* Text passage
Visualizing Max Pooling

Introduction

This is from Udacity's Deep Learning Repository which supports their Deep Learning Nanodegree.

In this notebook, we will visualize the output of a maxpooling layer in a CNN.

A convolutional layer + activation function, followed by a pooling layer, and a linear layer (to create a desired output size) make up the basic layers of a CNN.

Set Up

Imports

PyPi

from dotenv import load_dotenv
import cv2
import matplotlib.pyplot as pyplot
import numpy
import seaborn
import torch
import torch.nn as nn
import torch.nn.functional as F

This Project

from neurotic.tangles.data_paths import DataPathTwo

Plotting

get_ipython().run_line_magic('matplotlib', 'inline')
seaborn.set(style="whitegrid",
            rc={"axes.grid": False,
                "font.family": ["sans-serif"],
                "font.sans-serif": ["Latin Modern Sans", "Lato"],
                "figure.figsize": (14, 12)},
            font_scale=3)

Load the Data

load_dotenv()
path = DataPathTwo("rodin.jpg", "CNN")
print(path.from_folder)
assert path.from_folder.is_file()

* Recorded data

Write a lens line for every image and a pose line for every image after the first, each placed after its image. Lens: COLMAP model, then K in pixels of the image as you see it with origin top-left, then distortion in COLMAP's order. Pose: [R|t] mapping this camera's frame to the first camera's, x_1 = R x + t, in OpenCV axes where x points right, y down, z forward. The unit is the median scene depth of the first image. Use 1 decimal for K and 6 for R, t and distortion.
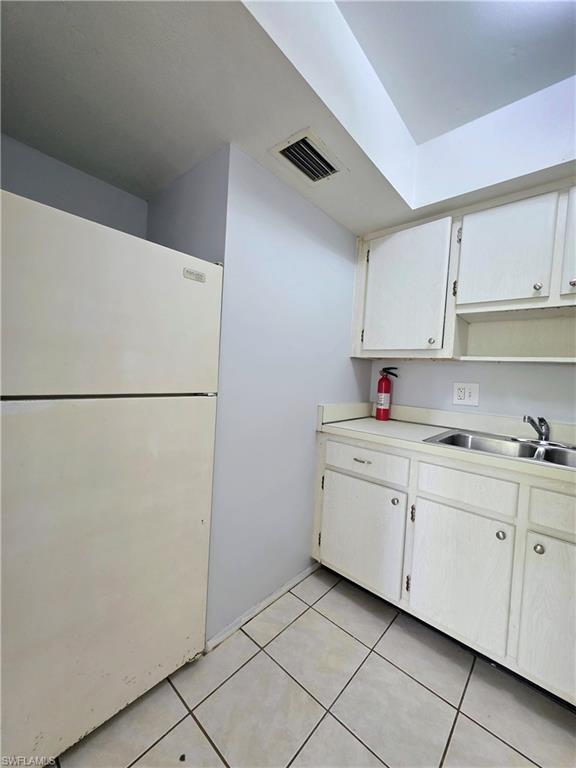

* Instructions
- A) Copy the max pooling notebook from "get_ipython().run_line_magic('matplotlib', 'inline')" up to and including "print(path.from_folder)".
- B) Answer these questions from the max pooling notebook.
(i) Whose repository is the notebook from?
(ii) What image file name is passed to DataPathTwo?
(iii) What value is font_scale set to in the plotting setup?
The listing isn't needed here.

* Expected results
- A)
get_ipython().run_line_magic('matplotlib', 'inline')
seaborn.set(style="whitegrid",
            rc={"axes.grid": False,
                "font.family": ["sans-serif"],
                "font.sans-serif": ["Latin Modern Sans", "Lato"],
                "figure.figsize": (14, 12)},
            font_scale=3)

Load the Data

load_dotenv()
path = DataPathTwo("rodin.jpg", "CNN")
print(path.from_folder)

- B)
(i) Udacity's (its Deep Learning Repository)
(ii) rodin.jpg
(iii) 3